WORK ORDER 1 » Name every section heading in the bulleted list at the top of the text on religious colleges and universities.

READING TEXT »
========================================================================

Religious Colleges and Universities

2011-01-18 10:17:09 by admin


  • Exemption From Statutory Requirements
  • Charters and Accreditation
  • Fiduciary Duty and Standard of Care
  • Faculty Rights
  • Title VII and Religious Institutions
  • Student Rights

Religious colleges and universities can be distinguished from nonsectarian private institutions by their commitment to religious rituals, traditions, and/or core religious beliefs. Yet, the extent to which the governance of postsecondary institutions is controlled by these rituals, traditions, or beliefs differs significantly. The clear trend among religious colleges and universities is to dilute, or separate from, their religious origins.
The first three institutions of higher education that were founded in what became the United States—Harvard in 1636, William and Mary in 1693, and Yale in 1701—were religious in character and organized to train men for the ministry. Today, William and Mary is public, and although the other two remain private, they no longer are identified with their religious roots. Moreover, many colleges and universities that have continued their religious identifications struggle to maintain their religious intensity while integrating secular influences such as accreditation, Academic freedom, and due process into the religious matrices of their founding charters. In light of the many issues that they confront, this entry examines the status of religious colleges and universities in the United States.

========================================================================

Photographed scenes with lens parameters »
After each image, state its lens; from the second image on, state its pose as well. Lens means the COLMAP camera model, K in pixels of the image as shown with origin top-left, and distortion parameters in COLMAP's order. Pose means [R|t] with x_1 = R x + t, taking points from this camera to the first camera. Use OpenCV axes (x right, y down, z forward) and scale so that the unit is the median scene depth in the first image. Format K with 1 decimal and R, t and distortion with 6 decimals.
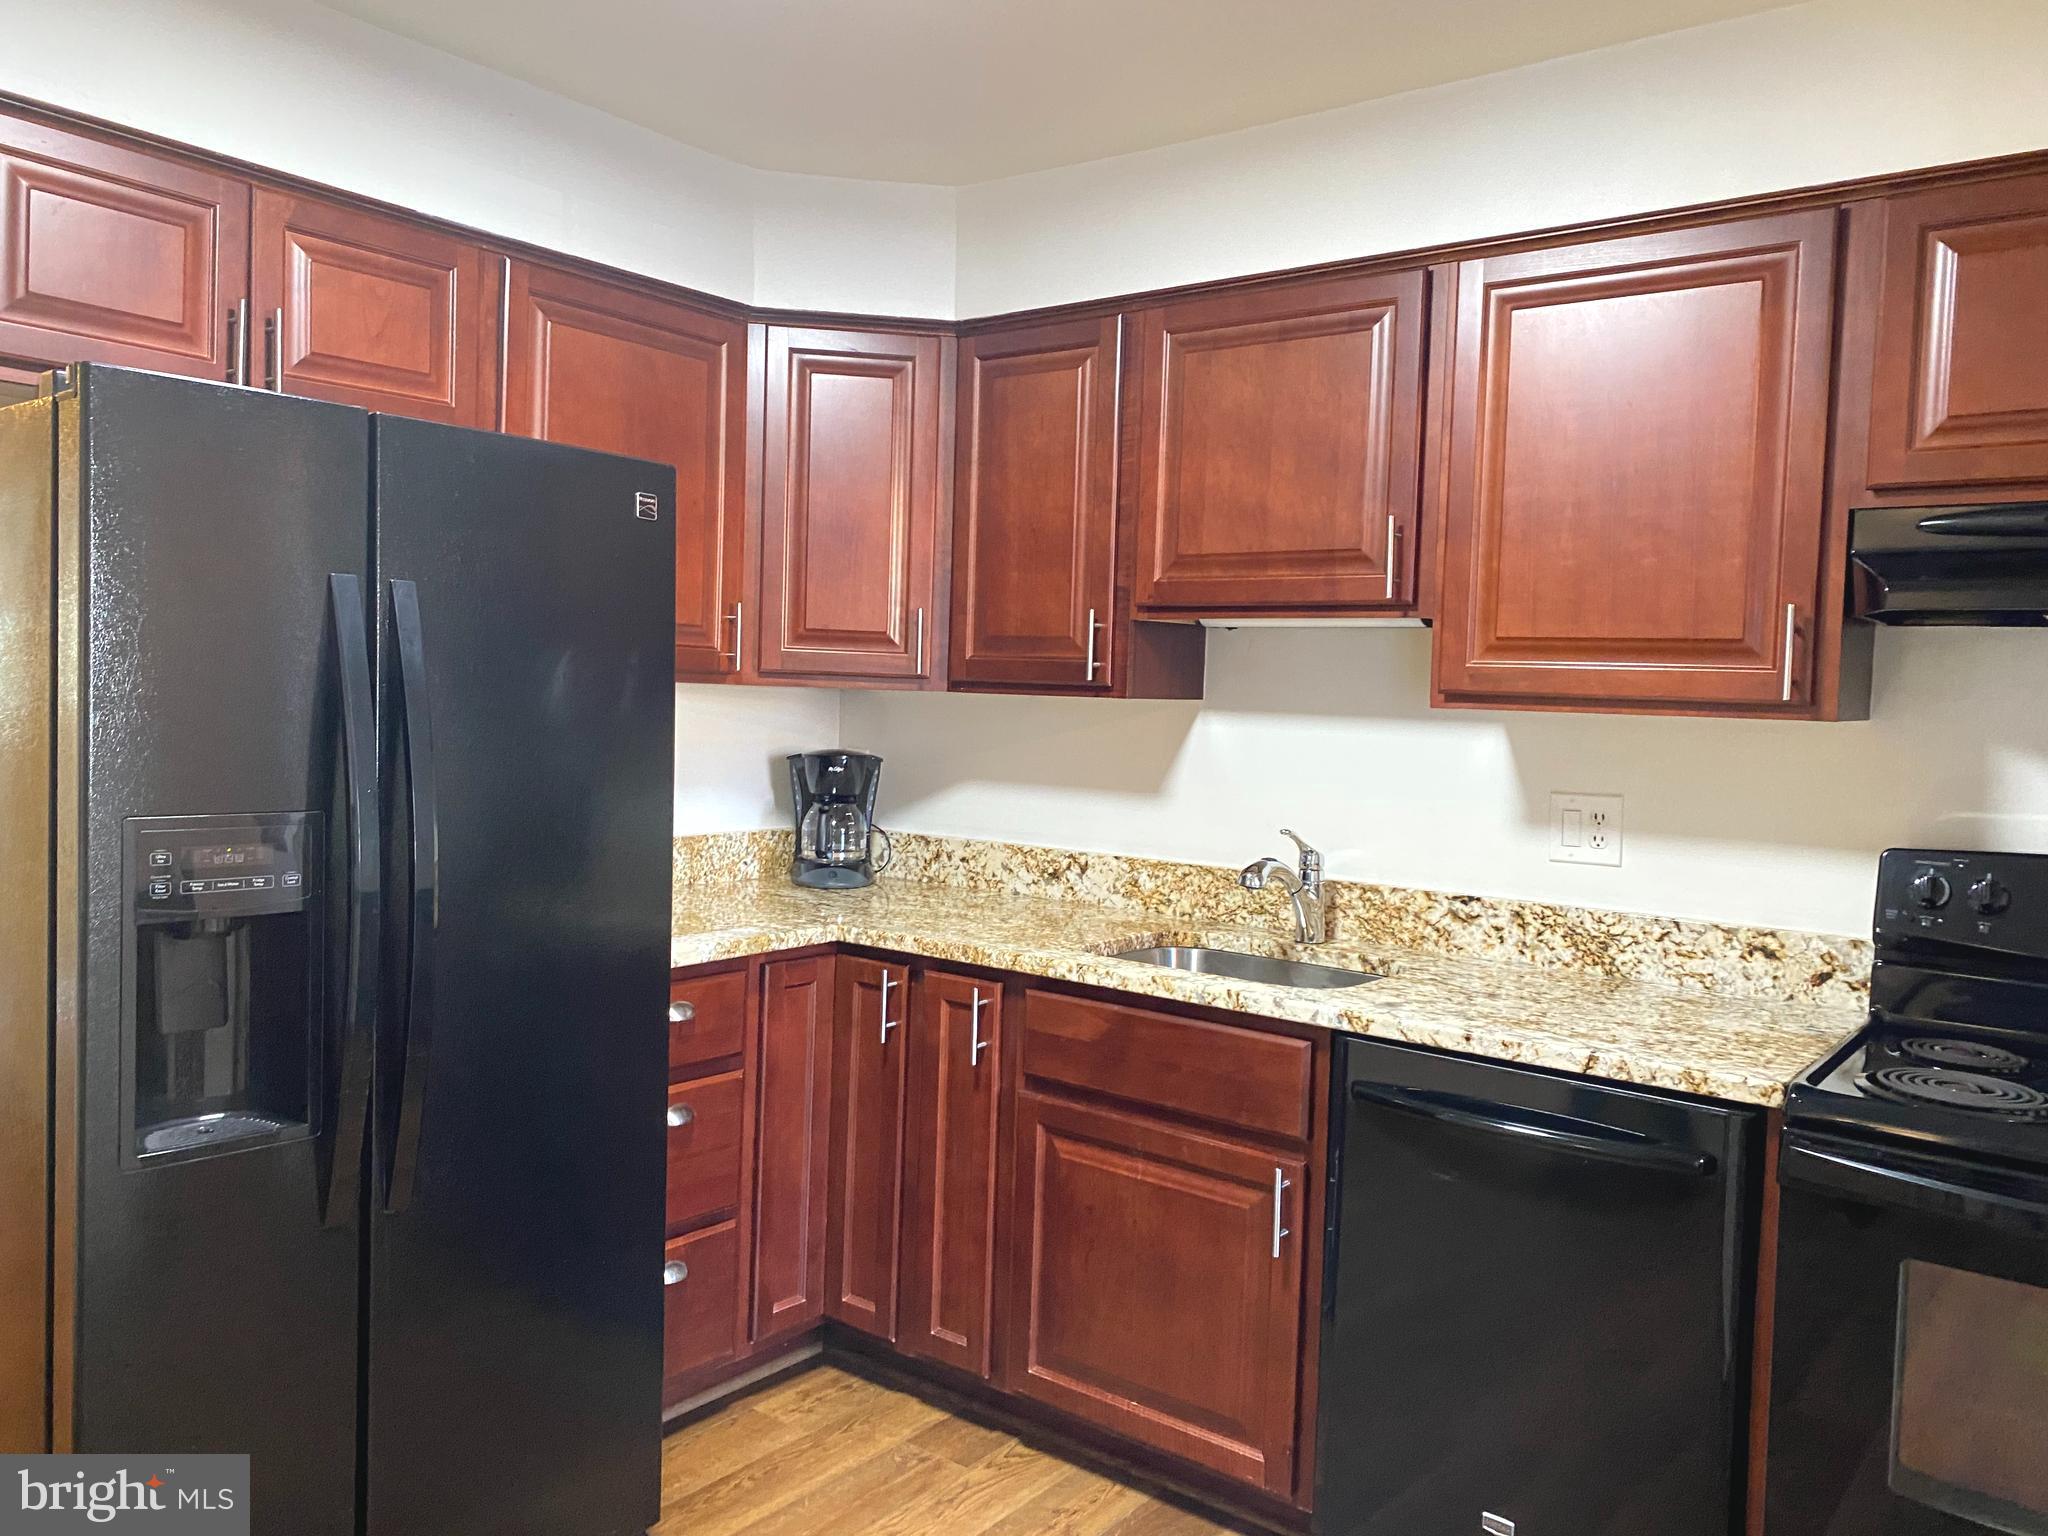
lens RADIAL K [[1560.8, 0, 1009.1], [0, 1560.8, 740.7], [0, 0, 1]] dist [0.077454, -0.114585]
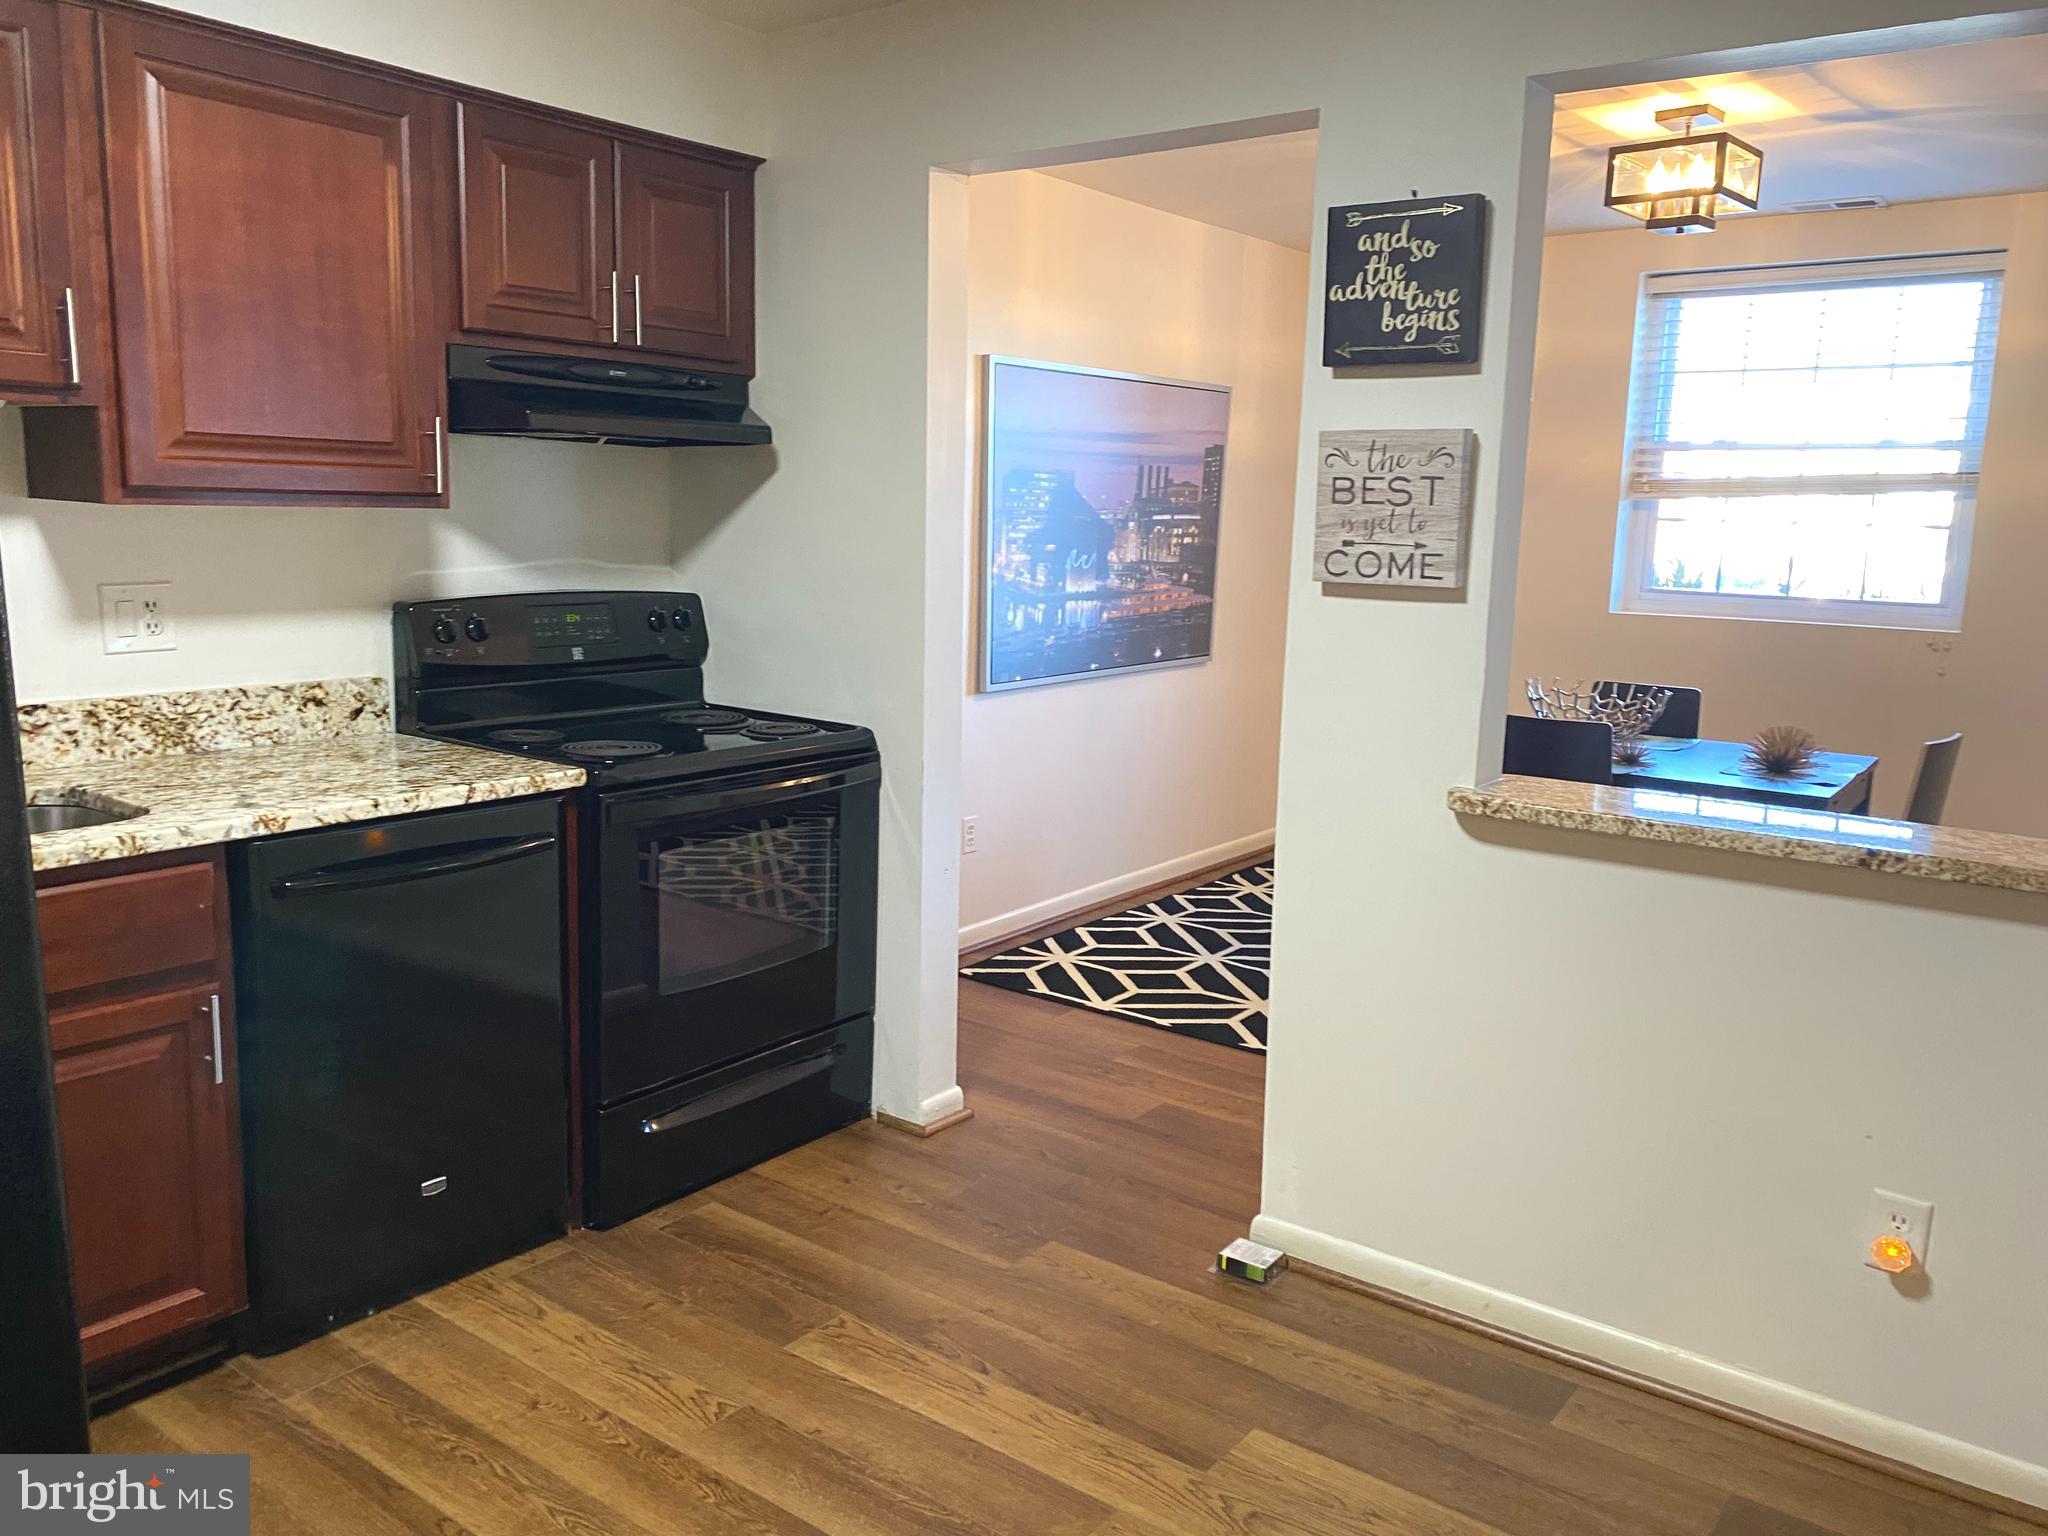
lens RADIAL K [[1560.8, 0, 1017.4], [0, 1560.8, 761.3], [0, 0, 1]] dist [0.077454, -0.114585]
pose [[-0.017792, -0.195763, 0.980490, -0.672145], [0.009334, 0.980570, 0.195948, -0.048513], [-0.999798, 0.012638, -0.015619, 0.457192]]
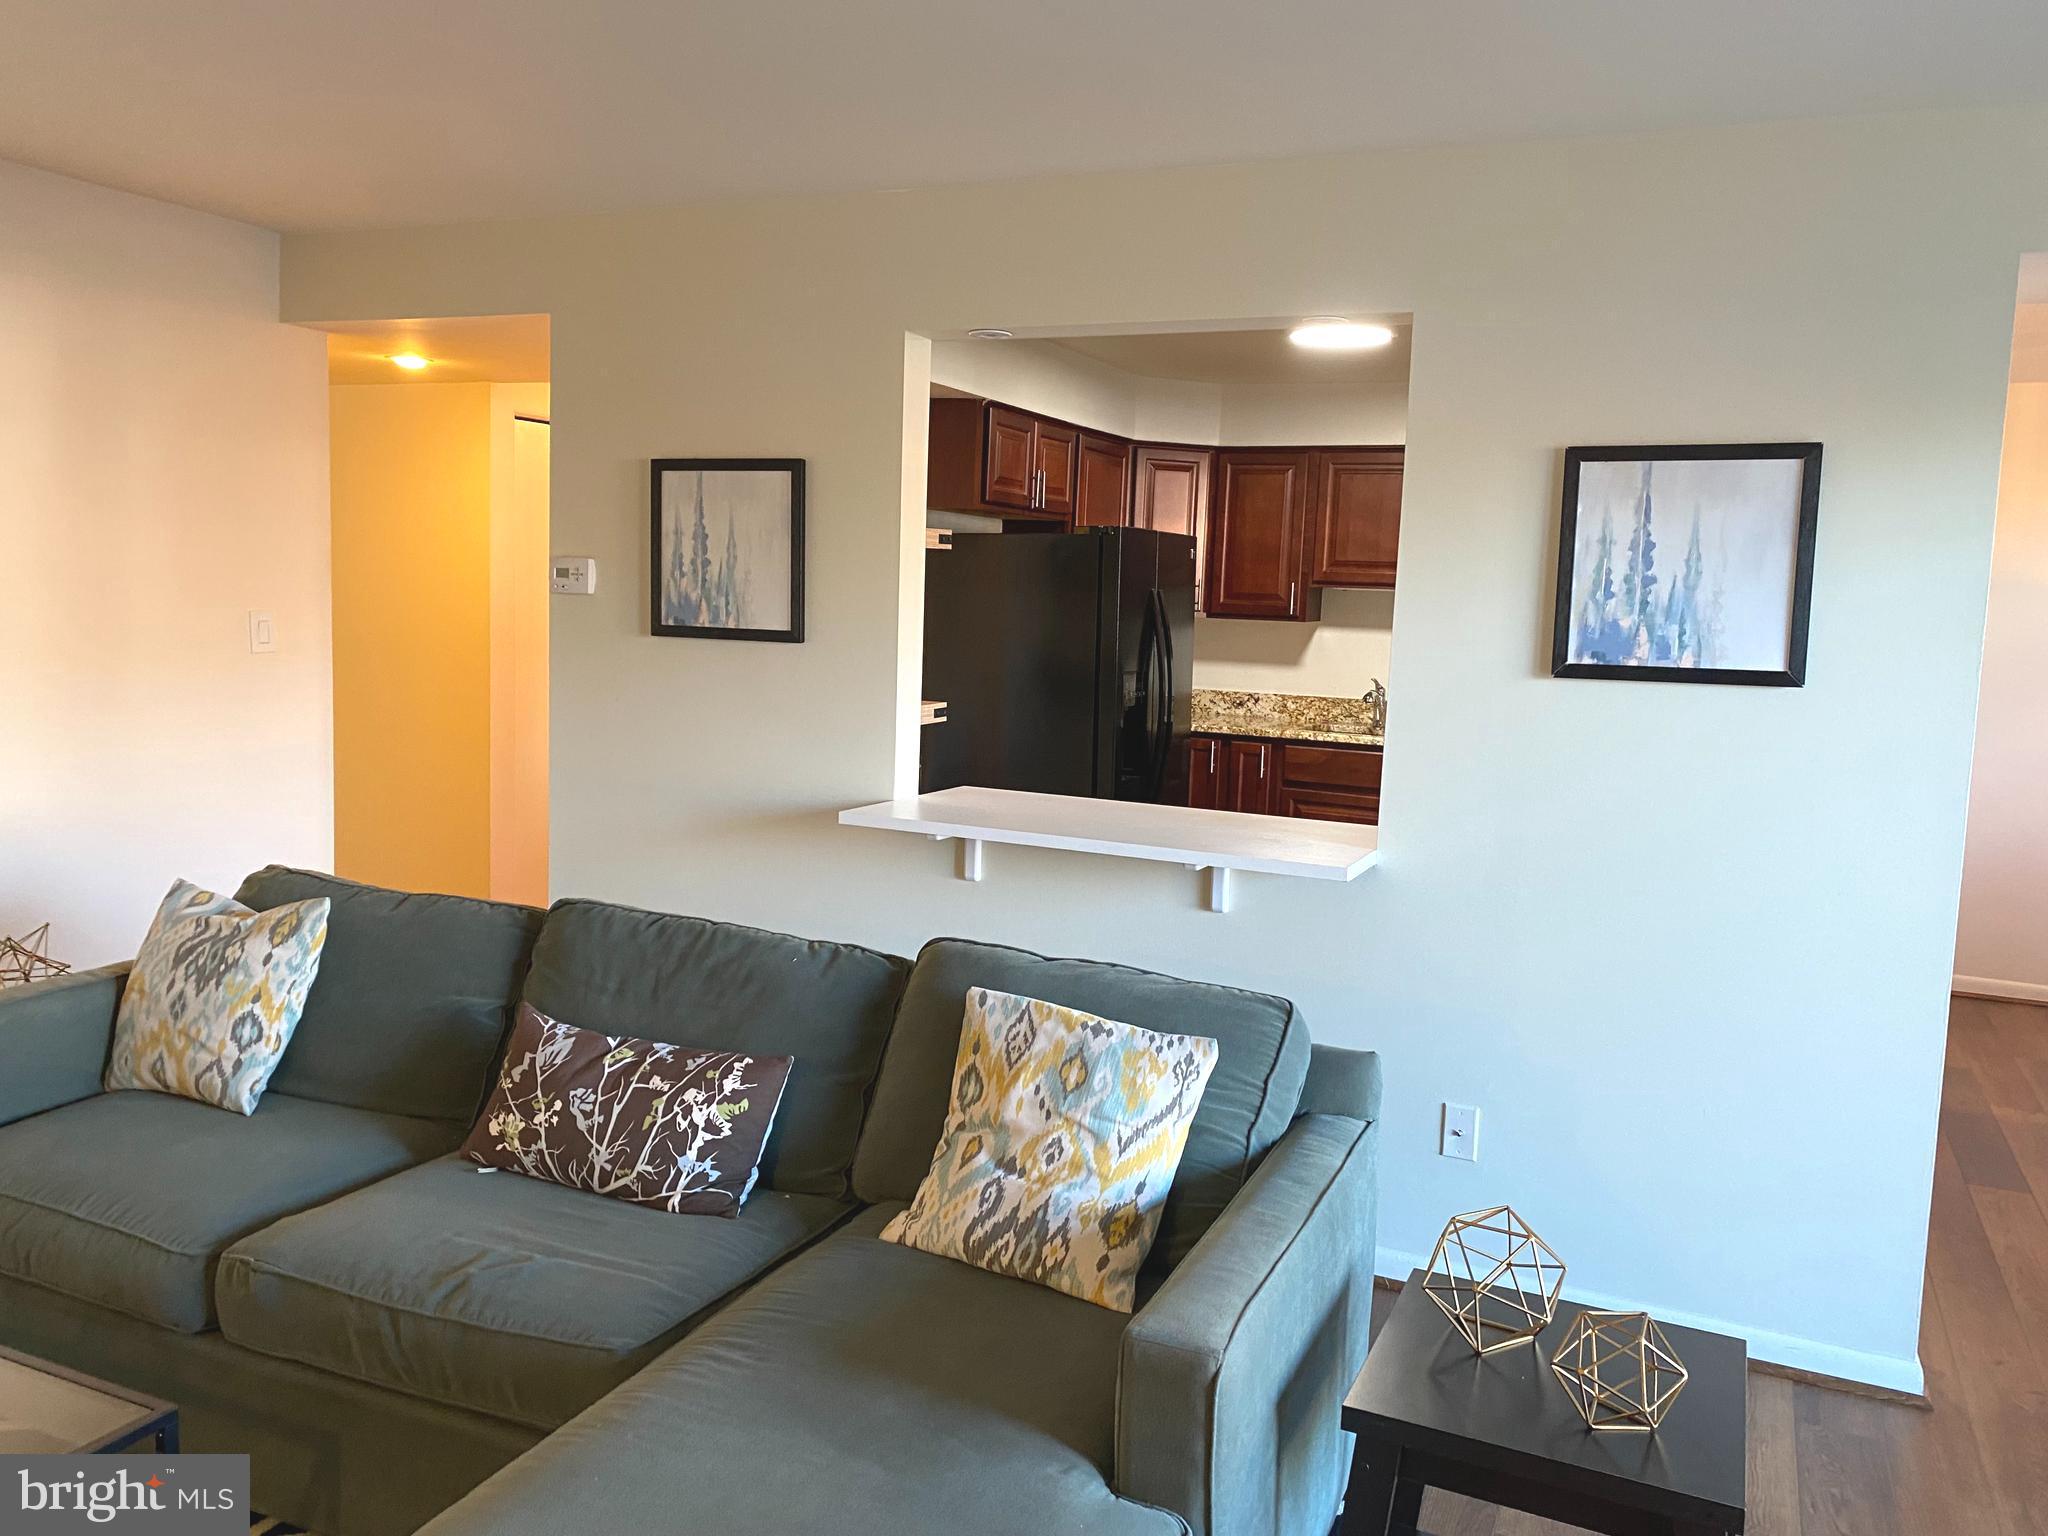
lens RADIAL K [[1560.8, 0, 1026.3], [0, 1560.8, 739.5], [0, 0, 1]] dist [0.077454, -0.114585]
pose [[0.971119, -0.019296, 0.237813, -0.942219], [0.001156, 0.997093, 0.076182, -0.034163], [-0.238592, -0.073706, 0.968319, -1.225593]]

========================================================================

WORK ORDER 2 » In the records, starting at the very first line and going on through the line with "761.3], [0, 0, 1]] dist [0.077454, -0.114585]", substitute "frame" for "image" and leave all else unchanged. Reproduce only those lines, without the pictures.

EXERCISE SOLUTION 1 »
Exemption From Statutory Requirements
Charters and Accreditation
Fiduciary Duty and Standard of Care
Faculty Rights
Title VII and Religious Institutions
Student Rights

EXERCISE SOLUTION 2 »
After each frame, state its lens; from the second frame on, state its pose as well. Lens means the COLMAP camera model, K in pixels of the frame as shown with origin top-left, and distortion parameters in COLMAP's order. Pose means [R|t] with x_1 = R x + t, taking points from this camera to the first camera. Use OpenCV axes (x right, y down, z forward) and scale so that the unit is the median scene depth in the first frame. Format K with 1 decimal and R, t and distortion with 6 decimals.
lens RADIAL K [[1560.8, 0, 1009.1], [0, 1560.8, 740.7], [0, 0, 1]] dist [0.077454, -0.114585]
lens RADIAL K [[1560.8, 0, 1017.4], [0, 1560.8, 761.3], [0, 0, 1]] dist [0.077454, -0.114585]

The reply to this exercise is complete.